● **What to work on**
[1] Answer these from the sailing race account below:
(a) Who wrote "The Crossing"?
(b) Where was the Team Building Weekend held?
(c) How many people attended that weekend?
[2] Quote the sailing race account below word for word, starting with "Know your limitations." and going on through "in the pit.".
[3] Extend the sailing race account below, picking up right after its last sentence.

___ Selection

I would recommend reading “The Crossing” written by Ben Fogle and James Cracknell. This is the story of their rowing race across the Atlantic and the impact it had not only on them but also on their supporters at home. The role of the Supporter must not be underestimated – my wife’s attitude to the expedition totally changed when she read it and she became a real part of the overall preparation and participation. For me, it made all the tough stuff thrown at you whilst at sea just that little bit easier to handle knowing someone back home understood and was actively supporting you – albeit remotely!
Know your limitations. This race is not for everyone but that is not to say that most of us can’t play an active and constructive role on board in some way or another. It is essential that you know your limitations and I learned mine quite early on in training. What I initially put down to lack of agility (probably due to old age!) meant I was not able to move around the boat easily, especially in heavier weather. In fact, I have a balance issue rather than an agility problem, which meant that in front of the mast was not something I was comfortable doing – so I did not. I discussed and agreed this with my skipper before we left which was most important. In practice I did have a conscience about this as my crewmates were the ones that were hanging on for grim death and getting soaking wet whilst I remained in the pit.
Get Involved. I would thoroughly recommend getting involved with as many aspects of the race as possible:-
– Crew Allocation gives you your first taste of what will become your ‘Clipper Family’ and all the training suddenly starts to become real – it is the start of the journey!
– The Team Building Weekend is an excellent event and where you start to get to know your fellow crew compatriots. One of the best outcomes from our weekend at a girl guides camp deep in the Sussex countryside was a clear statement of what we all wanted out of it. It is interesting to recall these now that I’ve completed my participation:-
– To get around safely and not to have to win at all costs
– To continuously improve our sailing skills and become more and more effective as a crew
– To have fun and come back remaining friends
It took the 37 of us that attended the weekend no more than 2 hours discussion to arrive at these goals and it is interesting to note that at the end of leg 5 when I left these still remained our core focus and were generally accepted by one and all. Other boats had a greater degree of competitiveness which might well have something to do with us not regularly being at the front of the fleet!

______
___ Given information

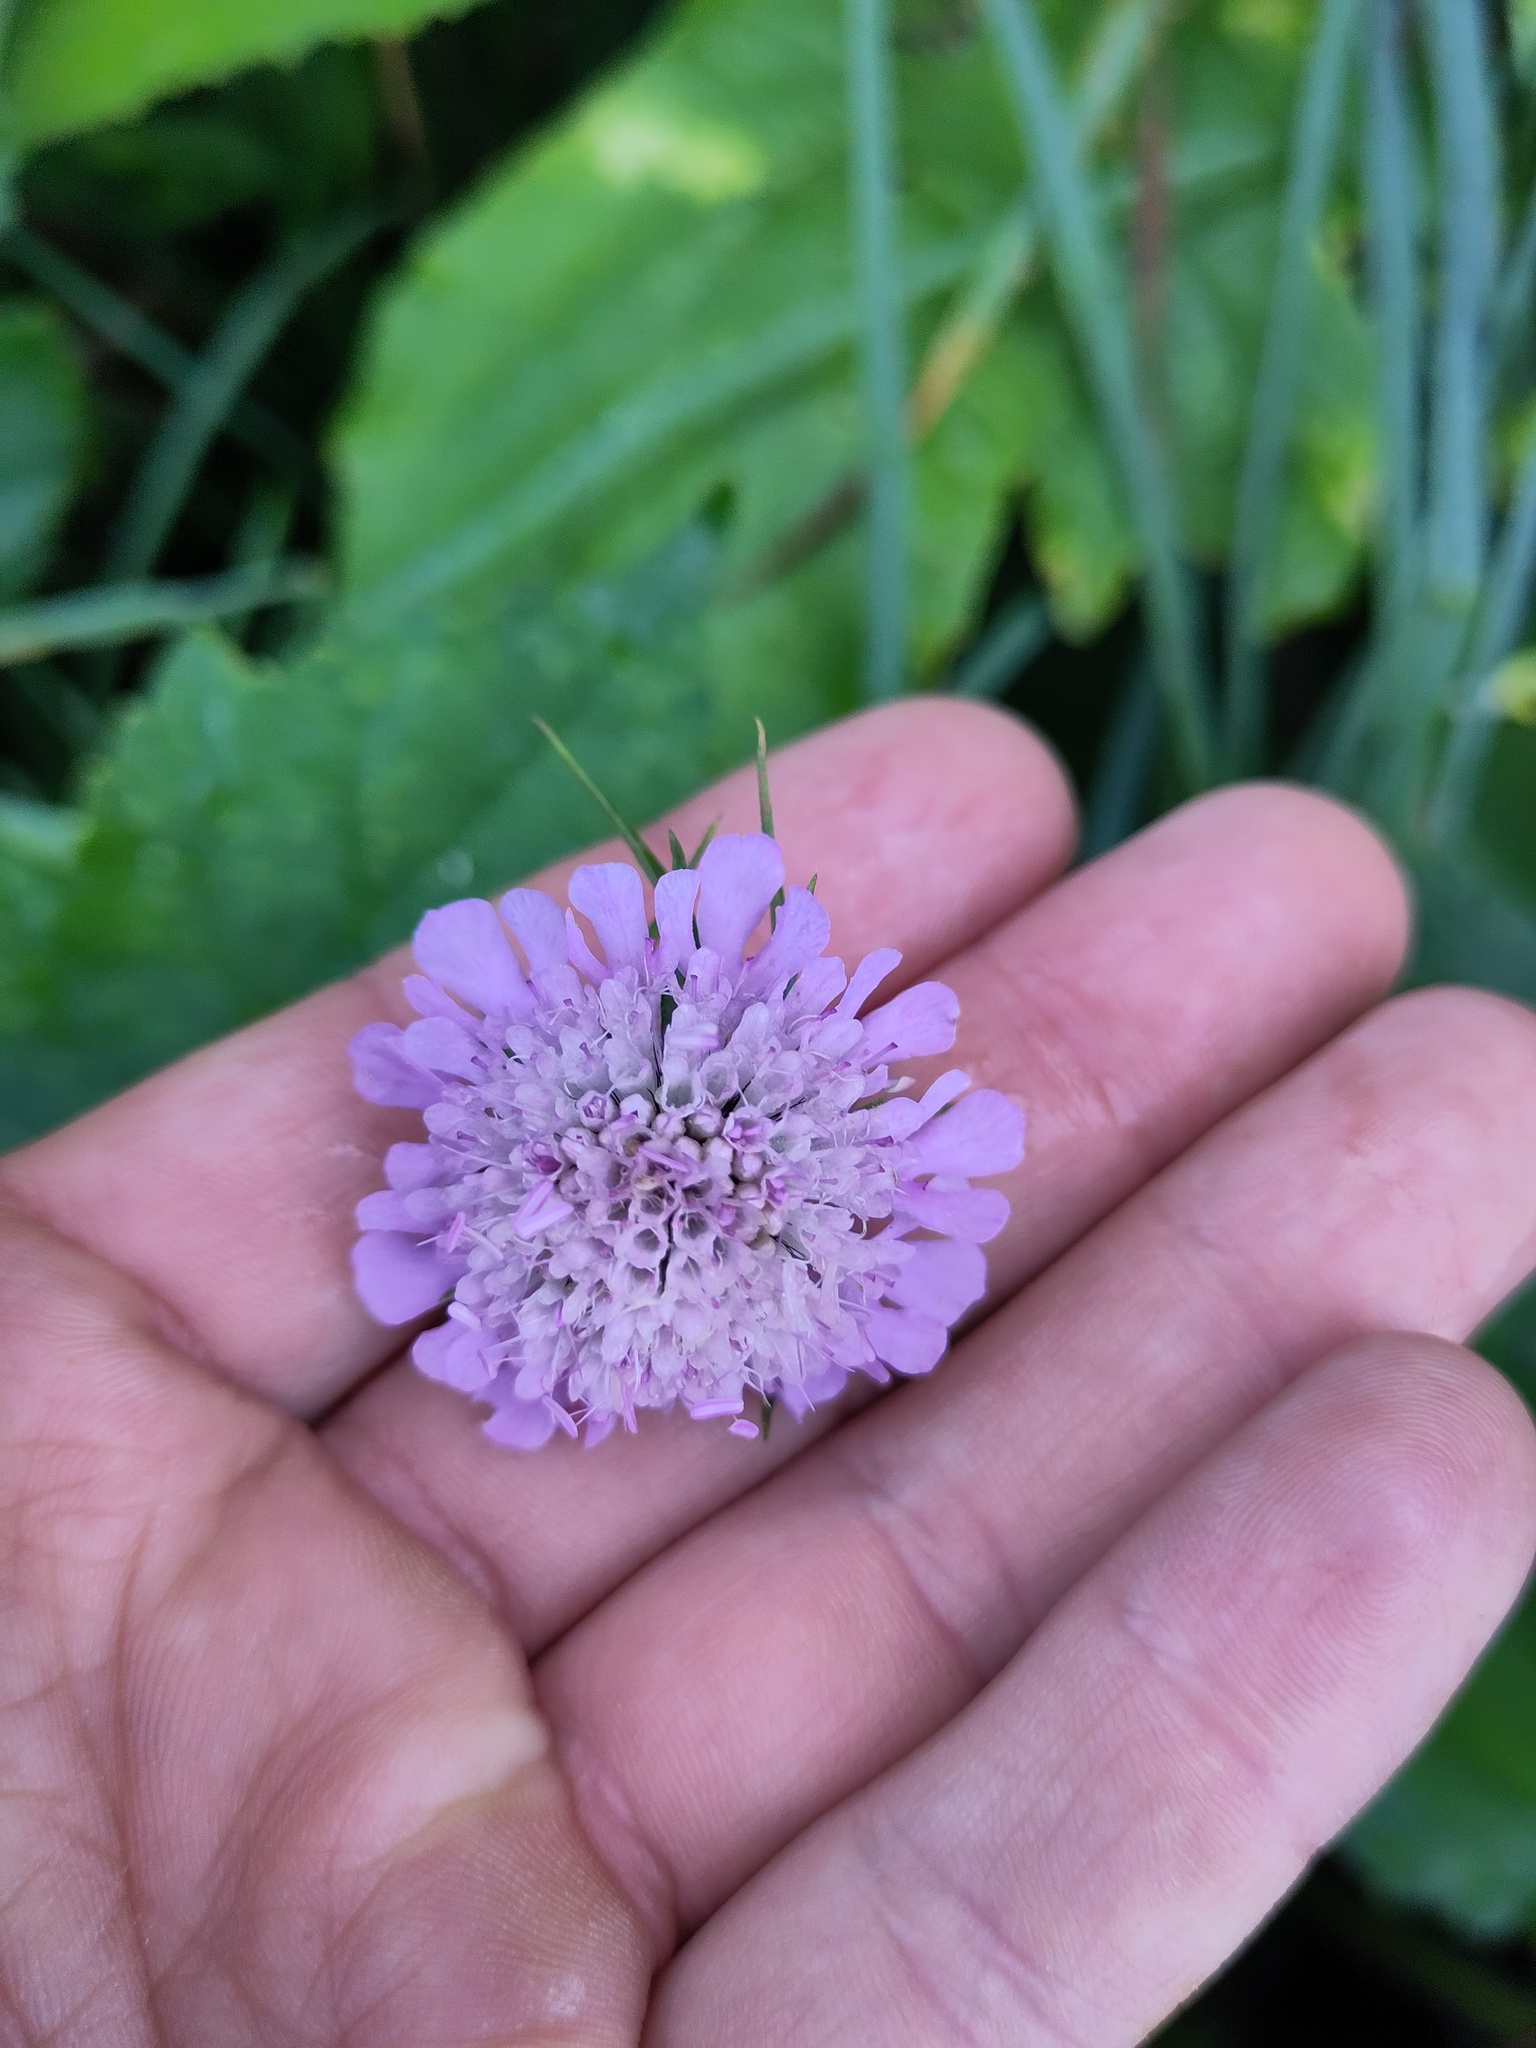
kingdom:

______

● **Responses to the tasks**
[1]
(a) Ben Fogle and James Cracknell
(b) At a girl guides camp deep in the Sussex countryside
(c) 37

[2]
Know your limitations. This race is not for everyone but that is not to say that most of us can’t play an active and constructive role on board in some way or another. It is essential that you know your limitations and I learned mine quite early on in training. What I initially put down to lack of agility (probably due to old age!) meant I was not able to move around the boat easily, especially in heavier weather. In fact, I have a balance issue rather than an agility problem, which meant that in front of the mast was not something I was comfortable doing – so I did not. I discussed and agreed this with my skipper before we left which was most important. In practice I did have a conscience about this as my crewmates were the ones that were hanging on for grim death and getting soaking wet whilst I remained in the pit.

[3]
In practice, well up until the end of leg 5, although we were not a very successful racing team we managed to deliver on each of these. (Ok, so we did have a few broken bones but in comparison to other boats we had minimal problems in that regard).
– I felt it important to have some form of role on the boat and as all the ‘on-board’ roles are obviously filled by Round the Worlders I managed to play an active part in the Crew Fund set up and organisation. I found this made me feel much more part of ‘the team’.
Do Your Research. There is loads of information out there on the internet and I strongly recommend doing as much research as possible, as early as possible. Firstly, you will gain a bit of an understanding of what you are letting yourself in for plus you will more clearly understand where to spend your money on kit. This point I build on in another section. One piece of advice is do not buy too much too early as you will gradually learn more and more about just what is important and what is not.
Cookery. Do learn how to bake bread, nothing too fancy, just good old fashioned loaves as these are a very important part of daily life. When food became scarce on a couple of races we were baking 4 loaves a day and everyone took their turn to do so!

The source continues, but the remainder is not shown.